In the midst of this economic chaos, the Roman Empire cracked into three roughly equal parts. The Western regions of the old Empire became the so-called Gallic Empire, and the Eastern area of the Empire fell under the control of the redoubtable Zenobia, Queen of Palmyra (b. 240 CE). I have coins from several of the rulers of the Gallic Empire, but a coin of Zenobia, which I’d love to get my hands on, is far out of my price range, worth many thousands of dollars.
The old Empire did strike back, and was knitted together again in the 270s CE by a group of capable, no-nonsense generals led by Emperor Aurelian (r. 270-275 CE). One of the reasons things held together at all was that the gold coins, those beautiful but frightfully expensive aurei, and their later replacements, those solidi that I will never possess, held their value relatively well. The Empire was thus always able to pay its soldiers, and eventually re-absorbed the Gallic Empire and defeated the forces of Queen Zenobia.
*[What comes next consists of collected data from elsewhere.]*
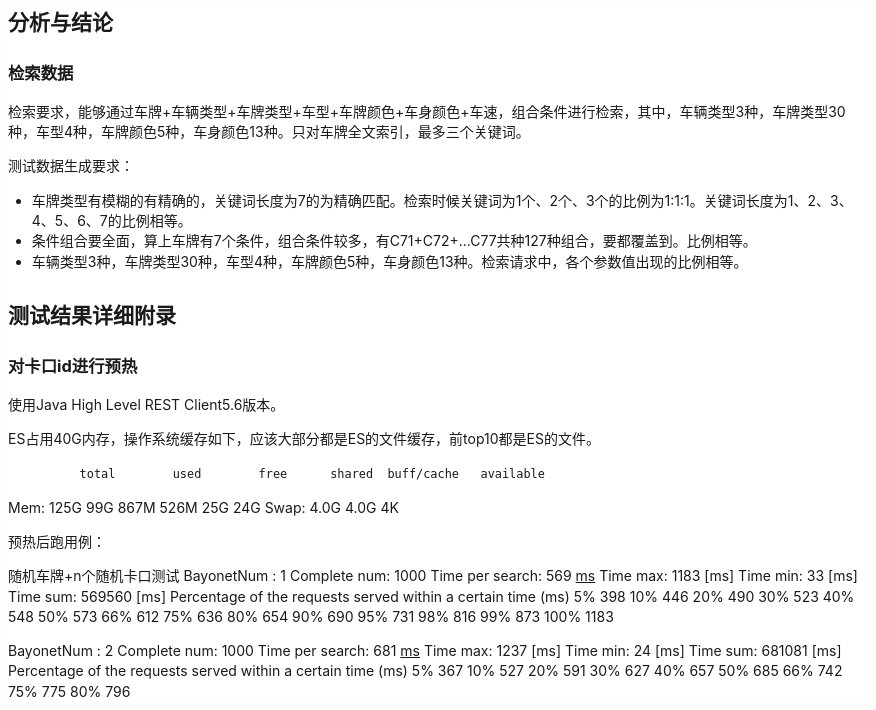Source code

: ## 分析与结论 ##

### 检索数据 ###
检索要求，能够通过车牌+车辆类型+车牌类型+车型+车牌颜色+车身颜色+车速，组合条件进行检索，其中，车辆类型3种，车牌类型30种，车型4种，车牌颜色5种，车身颜色13种。只对车牌全文索引，最多三个关键词。

测试数据生成要求：

- 车牌类型有模糊的有精确的，关键词长度为7的为精确匹配。检索时候关键词为1个、2个、3个的比例为1:1:1。关键词长度为1、2、3、4、5、6、7的比例相等。
- 条件组合要全面，算上车牌有7个条件，组合条件较多，有C71+C72+...C77共种127种组合，要都覆盖到。比例相等。
- 车辆类型3种，车牌类型30种，车型4种，车牌颜色5种，车身颜色13种。检索请求中，各个参数值出现的比例相等。

## 测试结果详细附录 ##

### 对卡口id进行预热 ###
使用Java High Level REST Client5.6版本。

ES占用40G内存，操作系统缓存如下，应该大部分都是ES的文件缓存，前top10都是ES的文件。

              total        used        free      shared  buff/cache   available
Mem:           125G         99G        867M        526M         25G         24G
Swap:          4.0G        4.0G          4K

预热后跑用例：

随机车牌+n个随机卡口测试
BayonetNum : 1
Complete num:       1000
Time per search:    569 [ms](mean)
Time max:           1183 [ms]
Time min:           33 [ms]
Time sum:           569560 [ms]
Percentage of the requests served within a certain time (ms)
    5%    398
   10%    446
   20%    490
   30%    523
   40%    548
   50%    573
   66%    612
   75%    636
   80%    654
   90%    690
   95%    731
   98%    816
   99%    873
  100%    1183

BayonetNum : 2
Complete num:       1000
Time per search:    681 [ms](mean)
Time max:           1237 [ms]
Time min:           24 [ms]
Time sum:           681081 [ms]
Percentage of the requests served within a certain time (ms)
    5%    367
   10%    527
   20%    591
   30%    627
   40%    657
   50%    685
   66%    742
   75%    775
   80%    796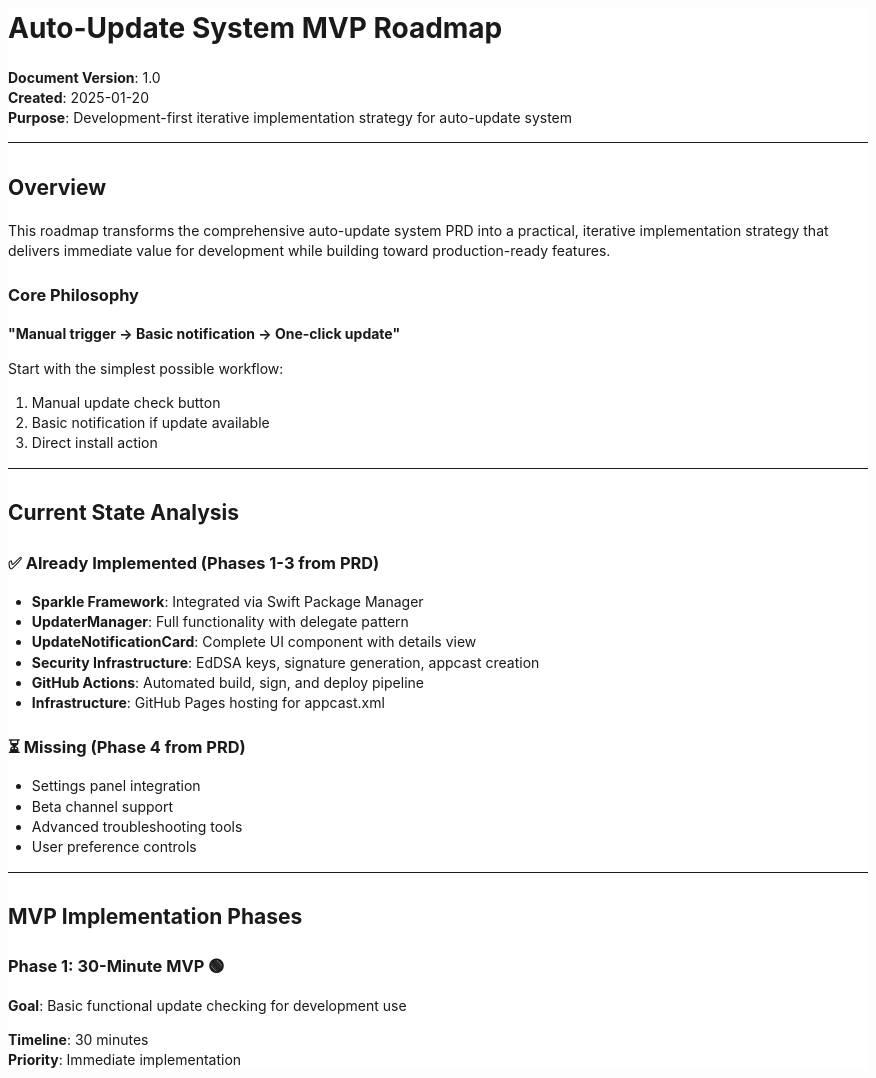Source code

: # Auto-Update System MVP Roadmap

**Document Version**: 1.0  
**Created**: 2025-01-20  
**Purpose**: Development-first iterative implementation strategy for auto-update system

---

## Overview

This roadmap transforms the comprehensive auto-update system PRD into a practical, iterative implementation strategy that delivers immediate value for development while building toward production-ready features.

### Core Philosophy
**"Manual trigger → Basic notification → One-click update"**

Start with the simplest possible workflow:
1. Manual update check button
2. Basic notification if update available  
3. Direct install action

---

## Current State Analysis

### ✅ Already Implemented (Phases 1-3 from PRD)
- **Sparkle Framework**: Integrated via Swift Package Manager
- **UpdaterManager**: Full functionality with delegate pattern
- **UpdateNotificationCard**: Complete UI component with details view
- **Security Infrastructure**: EdDSA keys, signature generation, appcast creation
- **GitHub Actions**: Automated build, sign, and deploy pipeline
- **Infrastructure**: GitHub Pages hosting for appcast.xml

### ⏳ Missing (Phase 4 from PRD)
- Settings panel integration
- Beta channel support  
- Advanced troubleshooting tools
- User preference controls

---

## MVP Implementation Phases

### Phase 1: 30-Minute MVP 🟢
**Goal**: Basic functional update checking for development use

**Timeline**: 30 minutes  
**Priority**: Immediate implementation
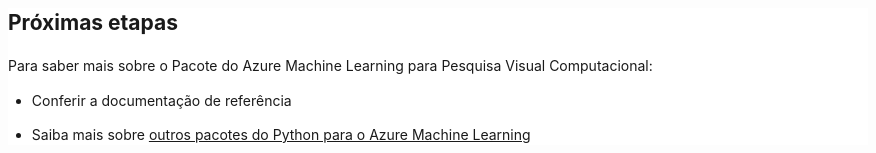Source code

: 
## <a name="next-steps"></a>Próximas etapas

Para saber mais sobre o Pacote do Azure Machine Learning para Pesquisa Visual Computacional:
+ Conferir a documentação de referência

+ Saiba mais sobre [outros pacotes do Python para o Azure Machine Learning](reference-python-package-overview.md)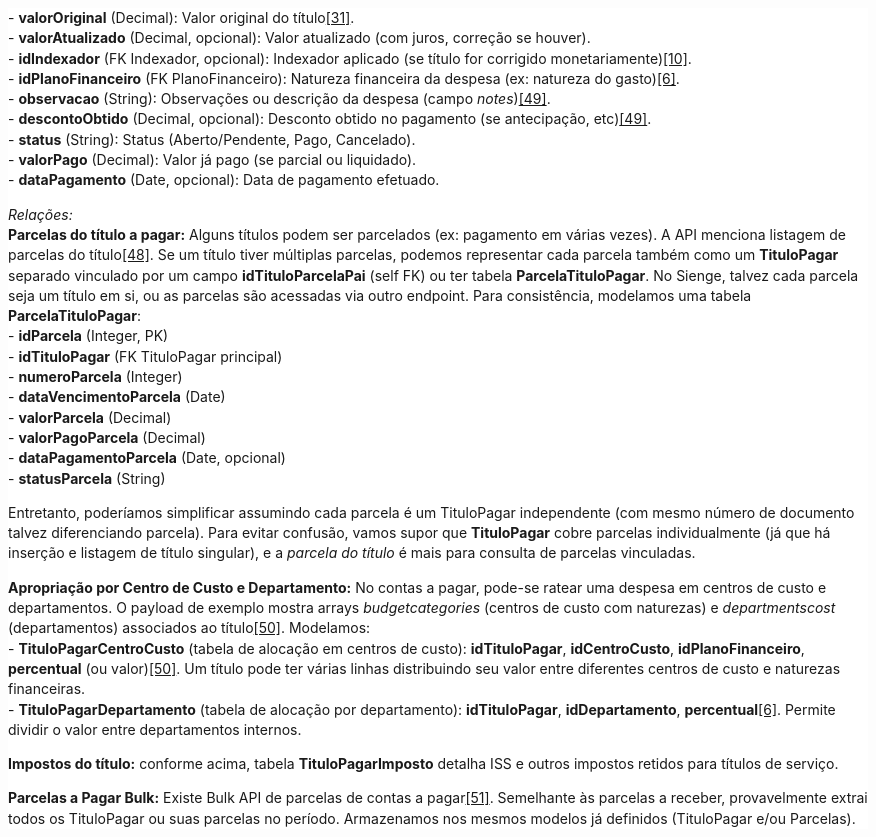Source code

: \- **valorOriginal** (Decimal): Valor original do título[\[31\]](https://docs.fluidapi.io/sienge#:~:text=0%2C%20,default).  
\- **valorAtualizado** (Decimal, opcional): Valor atualizado (com juros, correção se houver).  
\- **idIndexador** (FK Indexador, opcional): Indexador aplicado (se título for corrigido monetariamente)[\[10\]](https://docs.fluidapi.io/sienge#:~:text=tostring%20,htmldate).  
\- **idPlanoFinanceiro** (FK PlanoFinanceiro): Natureza financeira da despesa (ex: natureza do gasto)[\[6\]](https://docs.fluidapi.io/sienge#:~:text=,teste%20do%20fluxo%20com%20o).  
\- **observacao** (String): Observações ou descrição da despesa (campo _notes_)[\[49\]](https://docs.fluidapi.io/sienge#:~:text=0%2C%20,costcenterid).  
\- **descontoObtido** (Decimal, opcional): Desconto obtido no pagamento (se antecipação, etc)[\[49\]](https://docs.fluidapi.io/sienge#:~:text=0%2C%20,costcenterid).  
\- **status** (String): Status (Aberto/Pendente, Pago, Cancelado).  
\- **valorPago** (Decimal): Valor já pago (se parcial ou liquidado).  
\- **dataPagamento** (Date, opcional): Data de pagamento efetuado.

_Relações:_  
**Parcelas do título a pagar:** Alguns títulos podem ser parcelados (ex: pagamento em várias vezes). A API menciona listagem de parcelas do título[\[48\]](https://api.sienge.com.br/docs/html-files/bill-debt-v1.html#:~:text=T%C3%ADtulos%20a%20pagar,atualiza%C3%A7%C3%A3o%20de%20parcelas%20do%20t%C3%ADtulo). Se um título tiver múltiplas parcelas, podemos representar cada parcela também como um **TituloPagar** separado vinculado por um campo **idTituloParcelaPai** (self FK) ou ter tabela **ParcelaTituloPagar**. No Sienge, talvez cada parcela seja um título em si, ou as parcelas são acessadas via outro endpoint. Para consistência, modelamos uma tabela **ParcelaTituloPagar**:  
\- **idParcela** (Integer, PK)  
\- **idTituloPagar** (FK TituloPagar principal)  
\- **numeroParcela** (Integer)  
\- **dataVencimentoParcela** (Date)  
\- **valorParcela** (Decimal)  
\- **valorPagoParcela** (Decimal)  
\- **dataPagamentoParcela** (Date, opcional)  
\- **statusParcela** (String)

Entretanto, poderíamos simplificar assumindo cada parcela é um TituloPagar independente (com mesmo número de documento talvez diferenciando parcela). Para evitar confusão, vamos supor que **TituloPagar** cobre parcelas individualmente (já que há inserção e listagem de título singular), e a _parcela do título_ é mais para consulta de parcelas vinculadas.

**Apropriação por Centro de Custo e Departamento:** No contas a pagar, pode-se ratear uma despesa em centros de custo e departamentos. O payload de exemplo mostra arrays _budgetcategories_ (centros de custo com naturezas) e _departmentscost_ (departamentos) associados ao título[\[50\]](https://docs.fluidapi.io/sienge#:~:text=,teste%20do%20fluxo%20com%20o). Modelamos:  
\- **TituloPagarCentroCusto** (tabela de alocação em centros de custo): **idTituloPagar**, **idCentroCusto**, **idPlanoFinanceiro**, **percentual** (ou valor)[\[50\]](https://docs.fluidapi.io/sienge#:~:text=,teste%20do%20fluxo%20com%20o). Um título pode ter várias linhas distribuindo seu valor entre diferentes centros de custo e naturezas financeiras.  
\- **TituloPagarDepartamento** (tabela de alocação por departamento): **idTituloPagar**, **idDepartamento**, **percentual**[\[6\]](https://docs.fluidapi.io/sienge#:~:text=,teste%20do%20fluxo%20com%20o). Permite dividir o valor entre departamentos internos.

**Impostos do título:** conforme acima, tabela **TituloPagarImposto** detalha ISS e outros impostos retidos para títulos de serviço.

**Parcelas a Pagar Bulk:** Existe Bulk API de parcelas de contas a pagar[\[51\]](https://api.sienge.com.br/docs/html-files/professions-v1.html#:~:text=1.0.0.%20%5B%20Base%20URL%3A%20api.sienge.com.br%2F%7Bsubdominio,v1.yaml%3Ftimestamp%3D1756217773). Semelhante às parcelas a receber, provavelmente extrai todos os TituloPagar ou suas parcelas no período. Armazenamos nos mesmos modelos já definidos (TituloPagar e/ou Parcelas).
But the damage done to the Western Empire was never really repaired.
A reform in the currency was inaugurated in the early part of the 4th century CE, but during and after Constantine I (r. 306-337 CE) inflation, which had never ceased, became hyperinflation once again, and the bronze coinage all but worthless (see coin 7 from the reign of Julian II, 361-363 CE, called the apostate for his renunciation of Christianity. So many of these so-called centenionalis coins were minted that even now, more than 1600 years later, one can be purchased online for about $30).
After the Sack of Rome by the Goths (410 CE), the coinage deteriorated into 8 mm specimens (see coin 8 from the reign of Valentinian III, 425-455 CE) that were light years from the works of art of the early Imperial period. But perhaps by then the Romans had learned how to navigate a virtually money-less economy. People, it appears, will always find a way.